With Barack Obama's decisive victory, I'm suddenly back in the sunshine. As I listen to the post-election analysis on public radio (I wasn't able to stomach the news much during the "dark years"), I find myself tearing up again and again. Most of it is "good" tears of pride in my country for proving again it is the land of opportunity and hope, joy that a leader of intelligence, judgment and genuine caring will be taking over as president, and profound relief that we can begin moving forward again under the energy and vision of a leader in the prime of his life. But I also realize that some of the tears are due to the inevitable pain at the thawing of my protective armor. Hope does take courage. In some ways it is safe and easy to be cynical about politics, but I do care, and I've always cared what happens to this country for my children and for reasons beyond my own limited self-interest. I realized when I visited Ellis Island a few weeks ago, that America really was the land of hope, freedom and higher ideals for millions of immigrants. And that magic at the heart of the American dream is still there today as yesterday's results prove!

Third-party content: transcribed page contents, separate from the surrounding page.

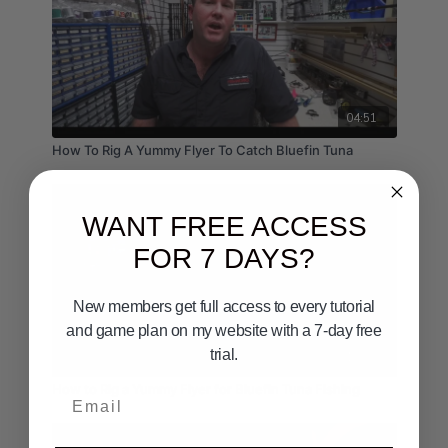
04:51
How To Rig A Yummy Flyer To Catch Bluefin Tuna
WANT FREE ACCESS
FOR 7 DAYS?
New members get full access to every tutorial
and game plan on my website with a 7-day free
trial.
15:03
How to Rig a Yummy Flyer for Bluefin Tuna Fishing
Email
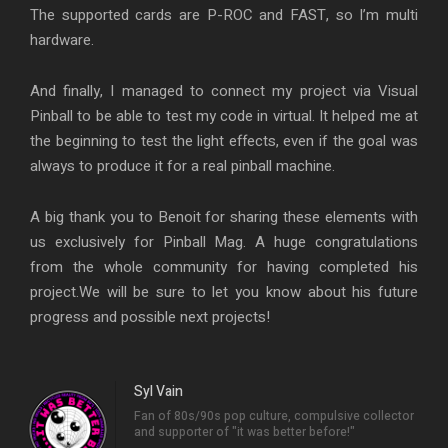
The supported cards are P-ROC and FAST, so I’m multi
hardware.
And finally, I managed to connect my project via Visual
Pinball to be able to test my code in virtual. It helped me at
the beginning to test the light effects, even if the goal was
always to produce it for a real pinball machine.
A big thank you to Benoit for sharing these elements with
us exclusively for Pinball Mag. A huge congratulations
from the whole community for having completed his
project.We will be sure to let you know about his future
progress and possible next projects!
Syl Vain
Fan of 80s/90s pop culture, compulsive collector
and supporter of "it was better before!"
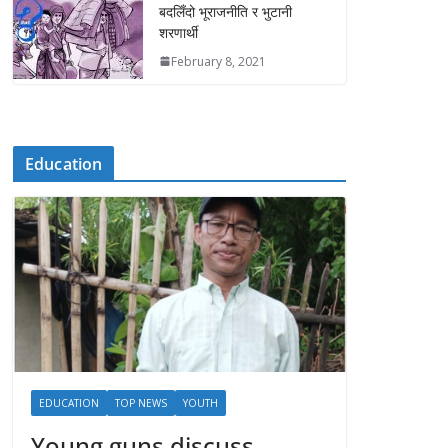
बदलिँदो भूराजनीति र भुटानी
शरणार्थी
February 8, 2021
Education
EDUCATION
TOP NEWS
YOUTH
Young guns discuss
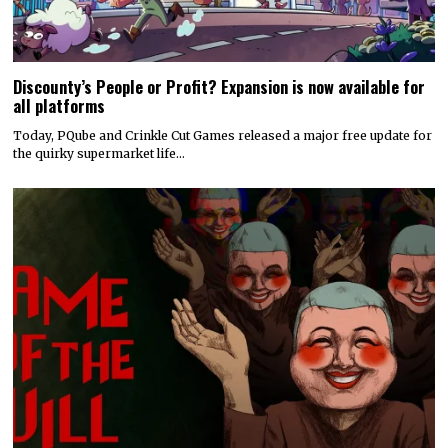
Discounty’s People or Profit? Expansion is now available for
all platforms
Today, PQube and Crinkle Cut Games released a major free update for
the quirky supermarket life…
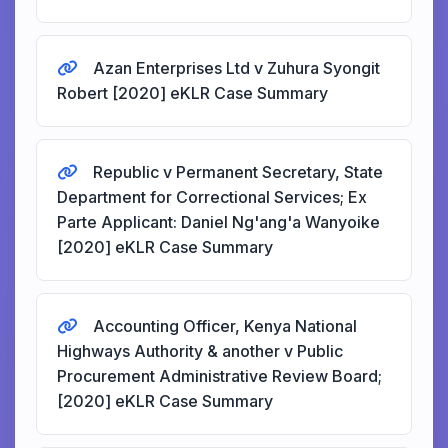
Azan Enterprises Ltd v Zuhura Syongit
Robert [2020] eKLR Case Summary
Republic v Permanent Secretary, State
Department for Correctional Services; Ex
Parte Applicant: Daniel Ng'ang'a Wanyoike
[2020] eKLR Case Summary
Accounting Officer, Kenya National
Highways Authority & another v Public
Procurement Administrative Review Board;
[2020] eKLR Case Summary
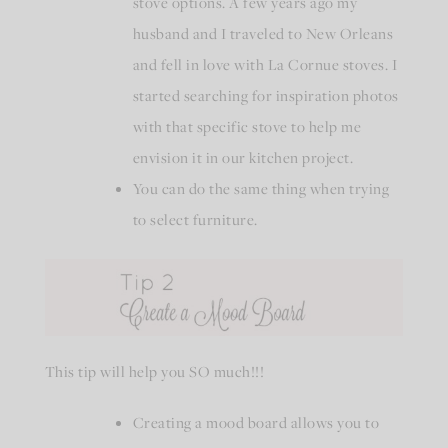
stove options. A few years ago my
husband and I traveled to New Orleans
and fell in love with La Cornue stoves. I
started searching for inspiration photos
with that specific stove to help me
envision it in our kitchen project.
You can do the same thing when trying
to select furniture.
This tip will help you SO much!!!
Creating a mood board allows you to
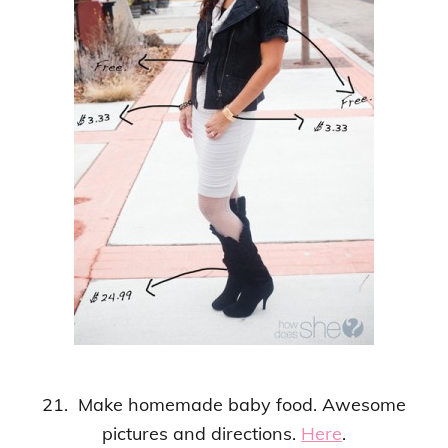
21. Make homemade baby food. Awesome
pictures and directions.
Here
.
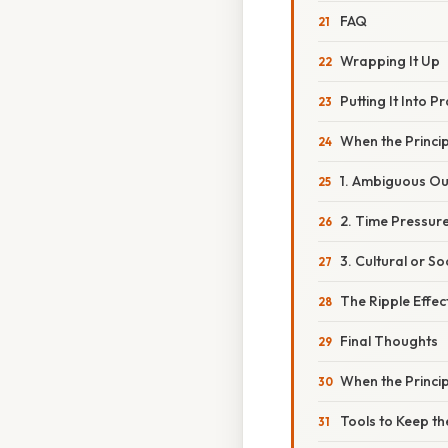
FAQ
Wrapping It Up
Putting It Into 
When the Princip
1. Ambiguous O
2. Time Pressur
3. Cultural or S
The Ripple Effe
Final Thoughts
When the Princi
Tools to Keep th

BUT, when I'm not crying, I am definitely smiling! And I thank all of my friends for their hard work in making this possible. Jeremy Edwards and Craig Sorensen helped us win Pennsylvania. My sister worked for Obama in Virginia. To everyone who voted, everyone who cared--THANK YOU! And to President-elect Obama--I know you'll show everyone that intelligence, an understanding of complexity, and the wise planning you learned from community organizing (I'll bet you're not snickering now Guiliani and Palin) make for a great presidency.

Whew this hope thing feels good!

Monday, November 03, 2008

Smarter Sex—or What Will the Neighbors Think?

My Amorous Woman national tour may be over, but my book promotion blitz marches on. This month I make perhaps my biggest splash with a profile in the “Up Front” section of The East Bay Monthly, the magazine with the largest circulation in the Bay Area. (I'm the "sex scribe" on the front cover!)

Renowned writer Autumn Stephens, author of the Wild Women series and editor of the essay collections Roar Softly and Carry a Great Lipstick and The Secret Lives of Lawfully Wedded Wives skillfully plied me with herbal tea and got me to spill my secrets about my shady past that inspired Amorous Woman, my higher goals in writing erotica, my thoughts on BDSM, and how I combine my day job as a cupcake-baking mom with my avocation as writer of very adult fiction.

Thanks to Autumn’s witty prose and incisive observations, my neighbors will never look at me in the same way again. I have to admit being interviewed by such a talented journalist—the Adam Gopnik of the West Coast--who makes me sound so interesting is a long-standing fantasy of mine. Who says (erotic) dreams can’t come true?